TASK. Could you copy the entries from the line with "pose: elev=22.9 azim=153.8" to the line with "Dot at: (272, 153)", renaming "elev" as "elevation" and changing nothing else?

/---

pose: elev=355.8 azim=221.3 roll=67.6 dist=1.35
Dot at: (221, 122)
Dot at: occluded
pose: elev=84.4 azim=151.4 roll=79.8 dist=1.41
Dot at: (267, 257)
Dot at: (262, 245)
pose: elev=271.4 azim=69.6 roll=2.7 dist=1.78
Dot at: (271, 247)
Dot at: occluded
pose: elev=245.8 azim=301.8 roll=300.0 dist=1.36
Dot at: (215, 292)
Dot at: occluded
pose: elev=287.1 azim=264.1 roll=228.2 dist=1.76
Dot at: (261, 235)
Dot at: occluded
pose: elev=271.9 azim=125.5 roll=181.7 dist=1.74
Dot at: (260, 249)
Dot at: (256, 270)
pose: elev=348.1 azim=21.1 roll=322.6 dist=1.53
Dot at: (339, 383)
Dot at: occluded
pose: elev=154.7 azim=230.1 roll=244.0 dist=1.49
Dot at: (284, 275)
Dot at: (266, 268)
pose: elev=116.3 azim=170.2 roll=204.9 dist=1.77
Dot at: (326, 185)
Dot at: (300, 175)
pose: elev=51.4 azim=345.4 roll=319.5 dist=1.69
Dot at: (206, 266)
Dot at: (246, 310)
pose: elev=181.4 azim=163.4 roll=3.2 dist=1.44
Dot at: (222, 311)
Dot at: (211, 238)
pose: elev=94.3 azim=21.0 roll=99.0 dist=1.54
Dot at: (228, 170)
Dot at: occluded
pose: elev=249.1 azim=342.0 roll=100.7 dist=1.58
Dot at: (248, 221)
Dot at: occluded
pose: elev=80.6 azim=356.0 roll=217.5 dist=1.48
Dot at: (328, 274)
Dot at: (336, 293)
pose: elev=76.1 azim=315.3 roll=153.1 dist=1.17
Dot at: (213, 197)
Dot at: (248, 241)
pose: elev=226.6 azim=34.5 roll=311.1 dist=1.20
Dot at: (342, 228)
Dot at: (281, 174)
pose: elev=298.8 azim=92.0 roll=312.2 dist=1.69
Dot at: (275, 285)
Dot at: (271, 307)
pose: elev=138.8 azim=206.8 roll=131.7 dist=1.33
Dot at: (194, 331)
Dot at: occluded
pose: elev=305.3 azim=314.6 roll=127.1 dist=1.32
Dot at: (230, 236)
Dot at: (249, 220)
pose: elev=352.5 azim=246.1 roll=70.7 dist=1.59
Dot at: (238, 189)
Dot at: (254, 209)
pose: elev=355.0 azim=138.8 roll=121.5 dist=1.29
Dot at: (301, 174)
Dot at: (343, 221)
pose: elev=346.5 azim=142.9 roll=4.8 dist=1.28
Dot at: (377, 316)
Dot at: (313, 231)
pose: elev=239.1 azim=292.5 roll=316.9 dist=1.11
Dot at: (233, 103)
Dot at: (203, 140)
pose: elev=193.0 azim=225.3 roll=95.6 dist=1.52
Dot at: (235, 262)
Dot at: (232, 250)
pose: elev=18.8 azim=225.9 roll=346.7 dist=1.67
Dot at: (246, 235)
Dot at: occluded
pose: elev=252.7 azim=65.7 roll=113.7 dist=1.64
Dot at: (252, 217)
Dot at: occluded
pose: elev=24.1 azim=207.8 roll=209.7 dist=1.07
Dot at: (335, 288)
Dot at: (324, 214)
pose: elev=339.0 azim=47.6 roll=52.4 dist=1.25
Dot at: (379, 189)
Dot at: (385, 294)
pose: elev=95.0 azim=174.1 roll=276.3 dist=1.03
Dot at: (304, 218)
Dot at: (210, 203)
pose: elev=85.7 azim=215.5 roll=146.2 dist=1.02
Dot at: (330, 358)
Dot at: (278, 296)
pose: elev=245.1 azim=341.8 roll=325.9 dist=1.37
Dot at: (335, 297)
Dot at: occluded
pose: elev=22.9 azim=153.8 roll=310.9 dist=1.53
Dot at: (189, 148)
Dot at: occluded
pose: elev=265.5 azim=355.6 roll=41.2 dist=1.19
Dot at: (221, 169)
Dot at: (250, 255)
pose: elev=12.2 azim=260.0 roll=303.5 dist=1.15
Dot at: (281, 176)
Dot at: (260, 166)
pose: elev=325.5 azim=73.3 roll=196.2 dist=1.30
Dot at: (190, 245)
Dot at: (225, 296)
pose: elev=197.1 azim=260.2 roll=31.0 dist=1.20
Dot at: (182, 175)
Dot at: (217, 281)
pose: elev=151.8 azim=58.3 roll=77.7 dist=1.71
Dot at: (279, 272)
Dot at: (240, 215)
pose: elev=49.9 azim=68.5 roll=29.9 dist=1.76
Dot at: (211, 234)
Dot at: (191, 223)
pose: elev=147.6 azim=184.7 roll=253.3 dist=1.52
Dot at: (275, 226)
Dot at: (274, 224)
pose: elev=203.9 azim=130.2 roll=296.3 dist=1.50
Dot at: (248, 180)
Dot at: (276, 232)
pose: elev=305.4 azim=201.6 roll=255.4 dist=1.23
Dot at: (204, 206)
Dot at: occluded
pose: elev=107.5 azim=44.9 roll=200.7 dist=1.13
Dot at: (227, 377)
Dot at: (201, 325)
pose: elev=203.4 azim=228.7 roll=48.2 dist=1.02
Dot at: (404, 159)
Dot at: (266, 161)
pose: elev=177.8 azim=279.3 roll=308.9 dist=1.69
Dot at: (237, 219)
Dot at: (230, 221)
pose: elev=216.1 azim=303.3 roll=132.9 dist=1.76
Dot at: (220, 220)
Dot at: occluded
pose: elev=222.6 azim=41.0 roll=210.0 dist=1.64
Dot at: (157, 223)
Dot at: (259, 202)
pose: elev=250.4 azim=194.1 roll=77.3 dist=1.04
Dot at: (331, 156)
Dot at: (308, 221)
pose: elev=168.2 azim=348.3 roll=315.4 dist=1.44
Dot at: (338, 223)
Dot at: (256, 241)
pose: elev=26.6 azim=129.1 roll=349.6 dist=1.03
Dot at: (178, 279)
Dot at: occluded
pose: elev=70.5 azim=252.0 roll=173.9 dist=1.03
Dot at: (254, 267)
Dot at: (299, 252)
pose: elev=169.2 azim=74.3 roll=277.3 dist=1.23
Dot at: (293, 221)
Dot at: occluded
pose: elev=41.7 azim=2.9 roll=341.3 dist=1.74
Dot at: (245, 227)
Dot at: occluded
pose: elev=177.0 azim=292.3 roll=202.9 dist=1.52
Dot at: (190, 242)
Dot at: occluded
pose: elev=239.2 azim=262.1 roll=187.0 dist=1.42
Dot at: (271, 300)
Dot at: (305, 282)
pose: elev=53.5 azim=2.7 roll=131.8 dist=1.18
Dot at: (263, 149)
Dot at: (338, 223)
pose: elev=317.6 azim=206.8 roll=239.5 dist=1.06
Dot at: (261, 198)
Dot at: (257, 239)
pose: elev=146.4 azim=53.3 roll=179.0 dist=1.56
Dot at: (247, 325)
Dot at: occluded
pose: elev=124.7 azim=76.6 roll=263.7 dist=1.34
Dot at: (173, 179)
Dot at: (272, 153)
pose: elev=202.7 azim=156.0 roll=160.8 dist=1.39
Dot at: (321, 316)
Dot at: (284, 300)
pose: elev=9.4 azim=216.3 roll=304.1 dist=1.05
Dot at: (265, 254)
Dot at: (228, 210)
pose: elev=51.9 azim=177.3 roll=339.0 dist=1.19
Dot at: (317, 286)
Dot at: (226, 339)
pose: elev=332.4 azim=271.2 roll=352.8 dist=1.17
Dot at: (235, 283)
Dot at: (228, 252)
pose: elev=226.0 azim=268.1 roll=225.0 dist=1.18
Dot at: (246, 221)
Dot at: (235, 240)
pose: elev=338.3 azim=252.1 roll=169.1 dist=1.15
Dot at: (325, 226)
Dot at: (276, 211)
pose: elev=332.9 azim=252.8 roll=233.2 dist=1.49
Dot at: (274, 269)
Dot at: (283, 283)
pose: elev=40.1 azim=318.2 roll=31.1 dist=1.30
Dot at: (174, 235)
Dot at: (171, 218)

\---

THE REPLY.
pose: elevation=22.9 azim=153.8 roll=310.9 dist=1.53
Dot at: (189, 148)
Dot at: occluded
pose: elevation=265.5 azim=355.6 roll=41.2 dist=1.19
Dot at: (221, 169)
Dot at: (250, 255)
pose: elevation=12.2 azim=260.0 roll=303.5 dist=1.15
Dot at: (281, 176)
Dot at: (260, 166)
pose: elevation=325.5 azim=73.3 roll=196.2 dist=1.30
Dot at: (190, 245)
Dot at: (225, 296)
pose: elevation=197.1 azim=260.2 roll=31.0 dist=1.20
Dot at: (182, 175)
Dot at: (217, 281)
pose: elevation=151.8 azim=58.3 roll=77.7 dist=1.71
Dot at: (279, 272)
Dot at: (240, 215)
pose: elevation=49.9 azim=68.5 roll=29.9 dist=1.76
Dot at: (211, 234)
Dot at: (191, 223)
pose: elevation=147.6 azim=184.7 roll=253.3 dist=1.52
Dot at: (275, 226)
Dot at: (274, 224)
pose: elevation=203.9 azim=130.2 roll=296.3 dist=1.50
Dot at: (248, 180)
Dot at: (276, 232)
pose: elevation=305.4 azim=201.6 roll=255.4 dist=1.23
Dot at: (204, 206)
Dot at: occluded
pose: elevation=107.5 azim=44.9 roll=200.7 dist=1.13
Dot at: (227, 377)
Dot at: (201, 325)
pose: elevation=203.4 azim=228.7 roll=48.2 dist=1.02
Dot at: (404, 159)
Dot at: (266, 161)
pose: elevation=177.8 azim=279.3 roll=308.9 dist=1.69
Dot at: (237, 219)
Dot at: (230, 221)
pose: elevation=216.1 azim=303.3 roll=132.9 dist=1.76
Dot at: (220, 220)
Dot at: occluded
pose: elevation=222.6 azim=41.0 roll=210.0 dist=1.64
Dot at: (157, 223)
Dot at: (259, 202)
pose: elevation=250.4 azim=194.1 roll=77.3 dist=1.04
Dot at: (331, 156)
Dot at: (308, 221)
pose: elevation=168.2 azim=348.3 roll=315.4 dist=1.44
Dot at: (338, 223)
Dot at: (256, 241)
pose: elevation=26.6 azim=129.1 roll=349.6 dist=1.03
Dot at: (178, 279)
Dot at: occluded
pose: elevation=70.5 azim=252.0 roll=173.9 dist=1.03
Dot at: (254, 267)
Dot at: (299, 252)
pose: elevation=169.2 azim=74.3 roll=277.3 dist=1.23
Dot at: (293, 221)
Dot at: occluded
pose: elevation=41.7 azim=2.9 roll=341.3 dist=1.74
Dot at: (245, 227)
Dot at: occluded
pose: elevation=177.0 azim=292.3 roll=202.9 dist=1.52
Dot at: (190, 242)
Dot at: occluded
pose: elevation=239.2 azim=262.1 roll=187.0 dist=1.42
Dot at: (271, 300)
Dot at: (305, 282)
pose: elevation=53.5 azim=2.7 roll=131.8 dist=1.18
Dot at: (263, 149)
Dot at: (338, 223)
pose: elevation=317.6 azim=206.8 roll=239.5 dist=1.06
Dot at: (261, 198)
Dot at: (257, 239)
pose: elevation=146.4 azim=53.3 roll=179.0 dist=1.56
Dot at: (247, 325)
Dot at: occluded
pose: elevation=124.7 azim=76.6 roll=263.7 dist=1.34
Dot at: (173, 179)
Dot at: (272, 153)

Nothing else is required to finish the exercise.